1Department of Epidemiology and Population Health, Albert Einstein College of Medicine, New York, NY 10461, USA
2Department of Applied Mathematics and Institute of Statistics, National Chung Hsing University, Taichung 402, Taiwan
3Department of Applied Mathematics and Statistics, Stony Brook University, New York, NY 11794, USA

Received 23 March 2012; Accepted 6 June 2012

Academic Editor: Wei T. Pan

Copyright © 2012 Tao Wang et al. This is an open access article distributed under the Creative Commons Attribution License, which permits unrestricted use, distribution, and reproduction in any medium, provided the original work is properly cited.

Abstract

Next generation sequencing (NGS) is a revolutionary technology for biomedical research.

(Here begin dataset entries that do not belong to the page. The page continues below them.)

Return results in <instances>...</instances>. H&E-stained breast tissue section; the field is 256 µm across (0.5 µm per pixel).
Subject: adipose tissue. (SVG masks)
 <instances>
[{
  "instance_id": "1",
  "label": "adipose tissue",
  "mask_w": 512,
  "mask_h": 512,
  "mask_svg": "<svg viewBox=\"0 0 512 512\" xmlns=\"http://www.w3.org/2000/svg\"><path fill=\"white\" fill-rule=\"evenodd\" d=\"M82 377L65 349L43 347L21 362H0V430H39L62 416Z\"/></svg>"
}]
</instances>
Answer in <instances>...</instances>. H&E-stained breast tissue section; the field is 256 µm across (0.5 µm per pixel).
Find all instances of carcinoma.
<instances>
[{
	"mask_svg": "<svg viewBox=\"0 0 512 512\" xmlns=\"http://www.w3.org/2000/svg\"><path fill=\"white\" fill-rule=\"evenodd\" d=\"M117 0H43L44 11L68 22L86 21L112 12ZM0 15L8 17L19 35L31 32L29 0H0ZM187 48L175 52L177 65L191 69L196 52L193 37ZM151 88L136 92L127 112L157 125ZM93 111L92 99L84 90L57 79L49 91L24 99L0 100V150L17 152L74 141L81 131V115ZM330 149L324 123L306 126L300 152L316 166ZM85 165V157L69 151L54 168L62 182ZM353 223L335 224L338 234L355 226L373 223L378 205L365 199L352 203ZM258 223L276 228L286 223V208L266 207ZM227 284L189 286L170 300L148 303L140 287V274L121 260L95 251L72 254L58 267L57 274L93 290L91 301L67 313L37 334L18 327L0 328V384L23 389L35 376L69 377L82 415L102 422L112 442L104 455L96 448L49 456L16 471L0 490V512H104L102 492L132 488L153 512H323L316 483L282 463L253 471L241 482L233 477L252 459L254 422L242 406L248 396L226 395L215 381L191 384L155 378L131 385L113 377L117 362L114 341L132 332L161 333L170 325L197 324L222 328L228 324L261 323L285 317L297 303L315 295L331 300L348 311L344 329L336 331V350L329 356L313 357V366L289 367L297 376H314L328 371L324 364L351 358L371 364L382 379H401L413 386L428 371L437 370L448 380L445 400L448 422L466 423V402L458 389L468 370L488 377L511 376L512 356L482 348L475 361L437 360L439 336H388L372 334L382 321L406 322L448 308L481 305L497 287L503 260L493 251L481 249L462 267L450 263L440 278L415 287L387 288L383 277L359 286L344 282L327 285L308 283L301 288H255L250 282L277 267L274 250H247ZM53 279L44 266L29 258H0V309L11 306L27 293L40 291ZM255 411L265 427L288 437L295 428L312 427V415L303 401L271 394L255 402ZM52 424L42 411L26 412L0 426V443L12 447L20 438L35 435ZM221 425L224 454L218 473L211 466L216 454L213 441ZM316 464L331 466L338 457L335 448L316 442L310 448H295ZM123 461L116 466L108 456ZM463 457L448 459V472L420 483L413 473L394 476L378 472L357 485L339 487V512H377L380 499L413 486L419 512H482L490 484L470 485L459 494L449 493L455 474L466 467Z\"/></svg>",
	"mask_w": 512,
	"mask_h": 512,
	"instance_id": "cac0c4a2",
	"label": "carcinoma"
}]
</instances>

One highly cost-efficient application of NGS is to detect disease association based on pooled DNA samples. However, several key issues need to be addressed for pooled NGS. One of them is the high sequencing error rate and its high variability across genomic positions and experiment runs, which, if not well considered in the experimental design and analysis, could lead to either inflated false positive rates or loss in statistical power. Another important issue is how to test association of a group of rare variants. To address the first issue, we proposed a new blocked pooling design in which multiple pools of DNA samples from cases and controls are sequenced together on same NGS functional units. To address the second issue, we proposed a testing procedure that does not require individual genotypes but by taking advantage of multiple DNA pools. Through a simulation study, we demonstrated that our approach provides a good control of the type I error rate, and yields satisfactory power compared to the test-based on individual genotypes. Our results also provide guidelines for designing an efficient pooled.